Gently she laid his hand, still clutching the stiletto, across the front of his immaculately tailored dove-gray suit coat. She gazed at the red morass from the wound the sword had made in his chest.
She stood. For a moment she looked down at the sculpted elfin features. Despite his final spasm he looked perfectly at ease, perhaps for the first time in his life.
"What demons drove you?" she asked under her breath. "What kind of thoughts ran through your head?"
She looked up to see Jadzia's cheek glistening with tears.
"I hate him," the girl said. "Why did it hurt to watch him die?"
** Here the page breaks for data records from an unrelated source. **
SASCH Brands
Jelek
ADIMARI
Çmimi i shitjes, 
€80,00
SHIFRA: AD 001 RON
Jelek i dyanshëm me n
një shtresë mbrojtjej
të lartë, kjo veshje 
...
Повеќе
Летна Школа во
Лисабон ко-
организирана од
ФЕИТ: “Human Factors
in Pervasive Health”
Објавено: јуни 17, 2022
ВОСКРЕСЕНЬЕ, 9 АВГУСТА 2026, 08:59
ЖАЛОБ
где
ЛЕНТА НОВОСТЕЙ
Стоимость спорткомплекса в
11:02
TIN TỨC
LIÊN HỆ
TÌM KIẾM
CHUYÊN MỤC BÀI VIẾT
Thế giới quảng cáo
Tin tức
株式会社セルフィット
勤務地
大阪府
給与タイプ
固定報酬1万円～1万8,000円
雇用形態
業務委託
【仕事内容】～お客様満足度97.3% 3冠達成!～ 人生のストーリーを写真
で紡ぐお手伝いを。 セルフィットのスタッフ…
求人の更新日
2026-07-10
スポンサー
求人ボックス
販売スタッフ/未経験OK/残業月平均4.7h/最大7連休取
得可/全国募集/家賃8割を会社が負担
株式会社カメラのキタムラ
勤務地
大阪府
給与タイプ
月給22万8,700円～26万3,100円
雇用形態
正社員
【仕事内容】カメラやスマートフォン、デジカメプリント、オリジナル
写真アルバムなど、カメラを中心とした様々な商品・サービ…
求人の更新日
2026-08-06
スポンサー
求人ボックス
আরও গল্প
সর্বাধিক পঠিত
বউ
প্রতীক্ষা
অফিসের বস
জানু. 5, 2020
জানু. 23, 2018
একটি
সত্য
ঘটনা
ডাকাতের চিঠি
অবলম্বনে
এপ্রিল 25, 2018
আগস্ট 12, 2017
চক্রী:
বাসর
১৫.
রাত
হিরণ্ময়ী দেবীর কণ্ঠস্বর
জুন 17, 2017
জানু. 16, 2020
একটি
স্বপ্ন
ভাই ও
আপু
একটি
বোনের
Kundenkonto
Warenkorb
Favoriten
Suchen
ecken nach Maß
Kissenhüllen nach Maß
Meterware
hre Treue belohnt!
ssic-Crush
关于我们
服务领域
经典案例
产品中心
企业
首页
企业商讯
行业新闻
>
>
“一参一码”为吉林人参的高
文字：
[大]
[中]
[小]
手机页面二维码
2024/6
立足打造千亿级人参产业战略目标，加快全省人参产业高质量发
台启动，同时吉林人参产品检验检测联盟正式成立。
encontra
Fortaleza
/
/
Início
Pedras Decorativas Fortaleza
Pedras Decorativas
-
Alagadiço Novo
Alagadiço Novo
"Be glad," Annja said. "It means we're both still human."
She looked to their driver, who stood with arms akimbo regarding his poor battered car. She expected him to demand a prodigious payment to make good the damage to his cab. But his eyes were bright and his cheeks flushed from the chase and running battle.
"It all right," he said. "Insured!"
Annja raised an eyebrow. "Against crash damage, spilled blood and bullet holes? That seems like a lot to ask of an insurance company. Even for a wide-open town like Shenzhen."
He laughed. "Oh, no," he said. "For theft! Car disappear, so sad. Shenzhen full of thieves!"
"What about him?" Jadzia asked, indicating Sulin. "We can't leave him here."
For practical more than sentimental reasons Annja agreed.
"No problem," the cabbie said. "You pay?"
Annja sighed. "I pay." He did save our lives, she reminded herself.
He opened the trunk and produced, to Annja's astonishment, a box of garbage bags. "We stuff him in trunk. I know all about it. I'm a big Sopranos fan. I leave car somewhere hidden before I report stolen. Dump him – just like New Jersey!"